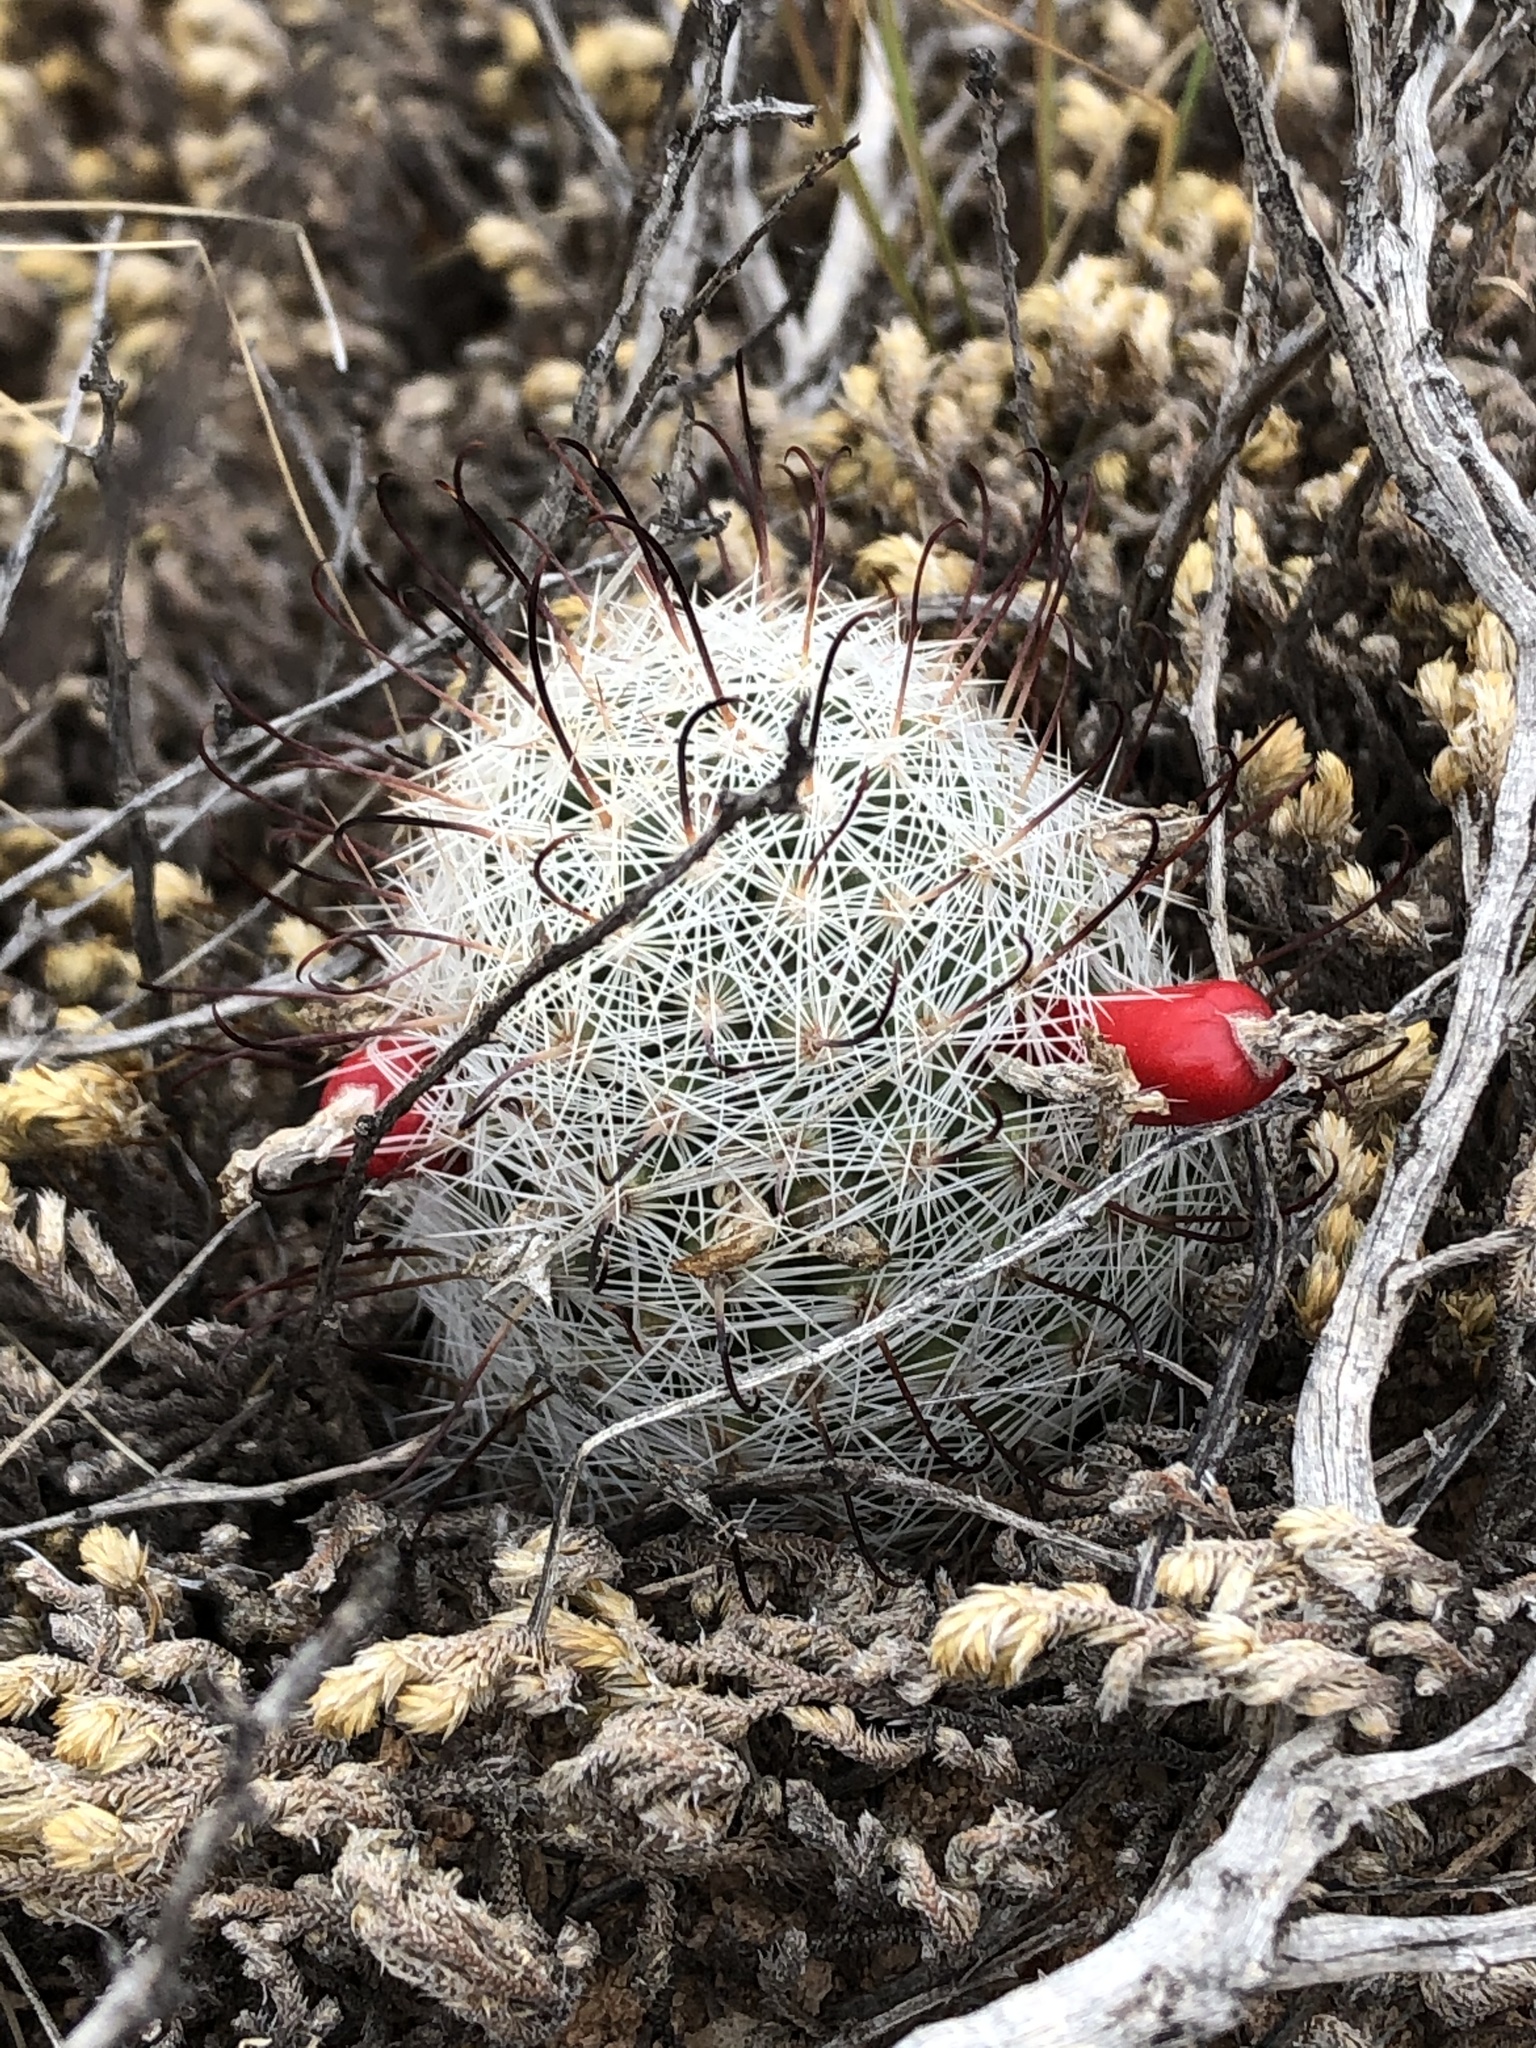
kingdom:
════
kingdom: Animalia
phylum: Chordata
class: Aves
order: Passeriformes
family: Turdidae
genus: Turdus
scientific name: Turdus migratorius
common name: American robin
════
Starting with the line that contains "kingdom: Animalia" and going on through the line that contains "common name: American robin", rewrite those lines as a JSON list of strings, one string per line, with blank lines left out.

• **Written response**
[
  "kingdom: Animalia",
  "phylum: Chordata",
  "class: Aves",
  "order: Passeriformes",
  "family: Turdidae",
  "genus: Turdus",
  "scientific name: Turdus migratorius",
  "common name: American robin"
]